The Bopp Law Firm represented the eight students and sued the board of trustees—the IU’s governing body and legal owner.

“IU’s Mandate violates the constitutional rights of IU’s students—it requires all IU students without any meaningful exemptions to take the COVID vaccine,” lead counsel James Bopp said in a statement, noting that no government entity and no other Indiana public university requires a COVID-19 vaccination.

“This kind of total disregard for student freedom to choose for themselves, for student’s bodily autonomy, and for the need for voluntary and informed consent cannot stand under the U.S. Constitution,” Bopp added.

On May 21, 2021, IU notified all faculty, staff, and students through email that there would be a requirement to receive a COVID-19 vaccine for the fall semester.

Failing to do so will result in students’ class registrations being canceled, their university-issued IDs terminated, and being prohibited from any on-campus activity.

Faculty and staff who do not comply will “no longer be able to be employed” by IU.

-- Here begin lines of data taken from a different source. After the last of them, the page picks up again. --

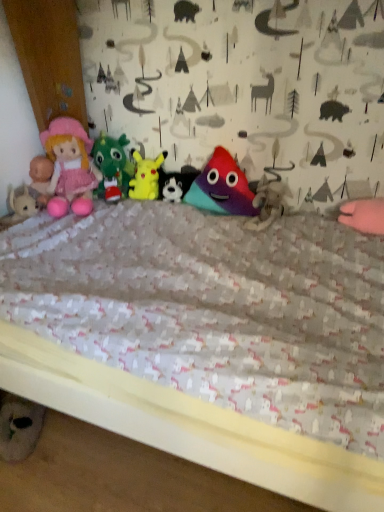
Find the location of a particular element. velvety green dragon at center, the 1th toy in the left-to-right sequence is located at coordinates (112, 167).

What do you see at coordinates (176, 183) in the screenshot?
I see `matte plastic pyramid at center, arranged as the 3th toy when viewed from the right` at bounding box center [176, 183].

What do you see at coordinates (267, 203) in the screenshot? Image resolution: width=384 pixels, height=512 pixels. I see `multicolored fabric triangle at center, acting as the 1th toy starting from the right` at bounding box center [267, 203].

What is the approximate width of pink plush doll at left?

31.16 centimeters.

What are the coordinates of `pink plush doll at left` in the screenshot? It's located at (70, 167).

This screenshot has height=512, width=384. What do you see at coordinates (222, 187) in the screenshot?
I see `multicolored plush triangle at center, which appears as the 4th toy when viewed from the left` at bounding box center [222, 187].

What is the approximate width of multicolored plush triangle at center, which appears as the 4th toy when viewed from the left?

The width of multicolored plush triangle at center, which appears as the 4th toy when viewed from the left, is 13.99 centimeters.

The height and width of the screenshot is (512, 384). Identify the location of velvety green dragon at center, which is counted as the 5th toy, starting from the right. (112, 167).

Is matte plastic pyramid at center, arranged as the 3th toy when viewed from the right, to the right of pink plush doll at left from the viewer's perspective?

Correct, you'll find matte plastic pyramid at center, arranged as the 3th toy when viewed from the right, to the right of pink plush doll at left.

Considering the points (193, 167) and (61, 122), which point is in front, point (193, 167) or point (61, 122)?

Positioned in front is point (61, 122).

Would you say pink plush doll at left is part of matte plastic pyramid at center, marked as the 3th toy in a left-to-right arrangement,'s contents?

Definitely not — pink plush doll at left is not inside matte plastic pyramid at center, marked as the 3th toy in a left-to-right arrangement.

Find the location of a particular element. the 3rd toy behind when counting from the pink plush doll at left is located at coordinates (176, 183).

Considering the sizes of objects yellow plush at center, which is the second toy in left-to-right order, and multicolored fabric triangle at center, which is counted as the fifth toy, starting from the left, in the image provided, who is wider, yellow plush at center, which is the second toy in left-to-right order, or multicolored fabric triangle at center, which is counted as the fifth toy, starting from the left,?

With larger width is multicolored fabric triangle at center, which is counted as the fifth toy, starting from the left.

“Approved exemptions will be extremely limited to a very narrow set of criteria,” the university’s website reads. The exemptions include religious exemptions, medical exemptions with documentation or medical deferrals, and an online program exemption—it must be an online program, not simply taking all online classes.

According to the lawsuit, one plaintiff, Mr. D.J.B., was refused a medical exemption even though he recently had a COVID-19 antibody test which revealed that he still has antibodies.

Another plaintiff, Jaime Carini, was refused a medical exemption even though her physician provided a letter stating she should not receive any immunization due to her current illness. She received a religious exemption but faces extra requirements of masks and testing.

The lawsuit (pdf) points out that all three available COVID-19 vaccines—Pfizer, Moderna, and Johnson & Johnson—have only “Emergency Use Authorization” status and are not licensed by the Food and Drug Administration (FDA).

A vaccine authorized under Emergency Use Authorization requires “complete, informed, and voluntary consent,” the complaint claims, saying the threat of virtual expulsion from school is “coercion.”